The guidelines are geared to help service providers craft partner notification services that will be more comprehensive and user-friendly.
As part of the Ryan White reauthorization law passed last year, states are required to make a good-faith effort to implement partner notification programs. Because it is voluntary and controversial, partner notification varies from state to state and provider to provider. Most programs are limited to client-referral services, primarily because of lack of resources and not because health departments don't want to offer more, says Gary West, a public health advisor in the CDC's Division of HIV Prevention. Lack of CDC guidance has not helped, he adds.
The CDC developed partner notification guidelines four years ago, but the practice had become so controversial that it delayed publishing them. One result of that vacuum has been a haphazard approach by many states.
"A few states give high priority to partner notification, but most don't," he says. "There is very little from CDC out there, and yet we're seeing bills from Congress and state legislatures with positions not even close to ours."
New York passes notification law
Most recently, the New York Assembly passed an HIV names reporting bill that included the provision that public health officials ask for the names of HIV-positive partners so they could notify them about the patient's HIV status. The law, passed in June, will not penalize patients who refuse to name their sexual partners; however, the bill allows health officials to contact the spouse or known partner of an infected person without their consent.
The process for developing the guidelines began in October 1996 with expert consultation. In July, the CDC plans to mail a draft for comment to state and local health departments who are funded under its HIV prevention cooperative agreement. It hopes to publish the guidelines by October.
The guidelines are based on principles that expand the scope of traditional partner notification. In fact, the term "partner notification" has been replaced by "partner counseling" and "referral services" to better reflect the range of HIV prevention services that the programs will be expected to offer to both sex and needle-sharing partners, West says. Moreover, the guidelines probably will be combined later with guidelines for partner services related to other STDs, as the programs target many of the same populations and provide the same service, he adds.
Because HIV infection is a lifelong condition and HIV-infected people need periodic partner counseling and referral services, the guidelines are geared toward developing and maintaining a service as an ongoing activity rather than as a one-time event. Thus, a comprehensive program also should offer client-centered counseling (many do not at this time), increased support for clients who choose to notify their own partners, and assistance in accessing medical evaluation and treatment.
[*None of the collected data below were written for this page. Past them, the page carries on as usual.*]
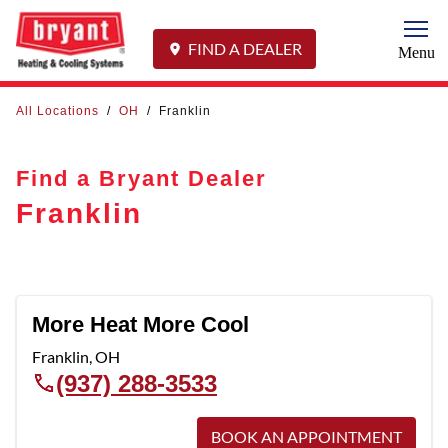
Togg
FIND A DEALER
Menu
All Locations
/
OH
/
Franklin
Find a Bryant Dealer
Franklin
More Heat More Cool
Franklin
,
OH
(937) 288-3533
BOOK AN APPOINTMENT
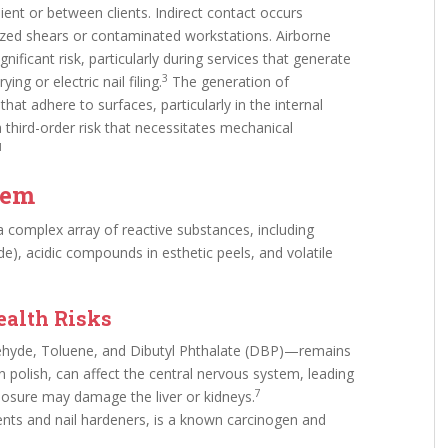
ient or between clients. Indirect contact occurs
lized shears or contaminated workstations. Airborne
nificant risk, particularly during services that generate
3
ng or electric nail filing.
The generation of
at adhere to surfaces, particularly in the internal
third-order risk that necessitates mechanical
1
tem
 complex array of reactive substances, including
de), acidic compounds in esthetic peels, and volatile
.
ealth Risks
ehyde, Toluene, and Dibutyl Phthalate (DBP)—remains
 polish, can affect the central nervous system, leading
7
posure may damage the liver or kidneys.
nts and nail hardeners, is a known carcinogen and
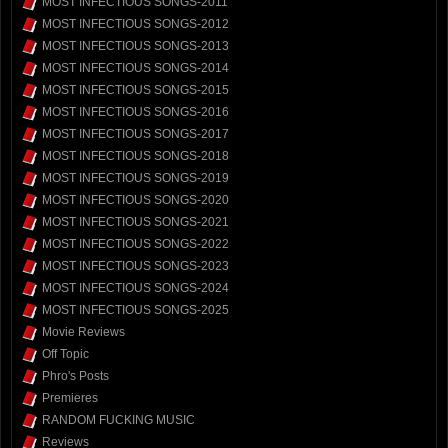
MOST INFECTIOUS SONGS-2011
MOST INFECTIOUS SONGS-2012
MOST INFECTIOUS SONGS-2013
MOST INFECTIOUS SONGS-2014
MOST INFECTIOUS SONGS-2015
MOST INFECTIOUS SONGS-2016
MOST INFECTIOUS SONGS-2017
MOST INFECTIOUS SONGS-2018
MOST INFECTIOUS SONGS-2019
MOST INFECTIOUS SONGS-2020
MOST INFECTIOUS SONGS-2021
MOST INFECTIOUS SONGS-2022
MOST INFECTIOUS SONGS-2023
MOST INFECTIOUS SONGS-2024
MOST INFECTIOUS SONGS-2025
Movie Reviews
Off Topic
Phro's Posts
Premieres
RANDOM FUCKING MUSIC
Reviews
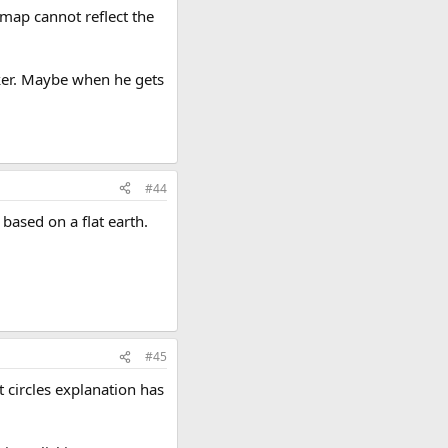
D map cannot reflect the
nker. Maybe when he gets
#44
 based on a flat earth.
#45
 circles explanation has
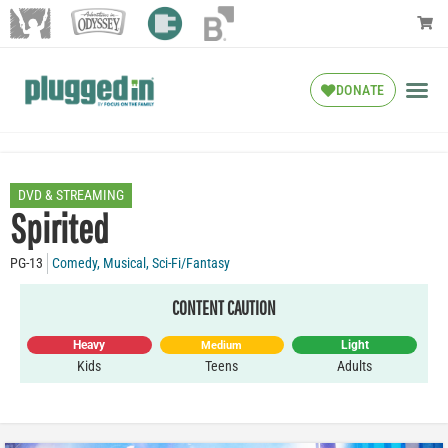
DONATE
DVD & STREAMING
Spirited
PG-13
Comedy
,
Musical
,
Sci-Fi/Fantasy
CONTENT CAUTION
Heavy
Light
Medium
Kids
Teens
Adults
"We don't want to just notify people and then walk away from them," West explains. "We want to be able to give them specific counseling that links them to services. When you look across the country, a lot of what goes on now is just notification."
For many groups, HIV notification is fraught with dangers of government intrusion and confidentiality breaches - the same sorts of fears that have made HIV name reporting so controversial. (See related article on HIV name reporting, p. 93.) The New York partner notification law came after years of bitter fighting, including the recent HIV transmission cluster in Chautauqua County in which a young man willfully infected more than two dozen partners. Both the American Civil Liberties Union and the Gay Men's Health Crisis opposed the New York law.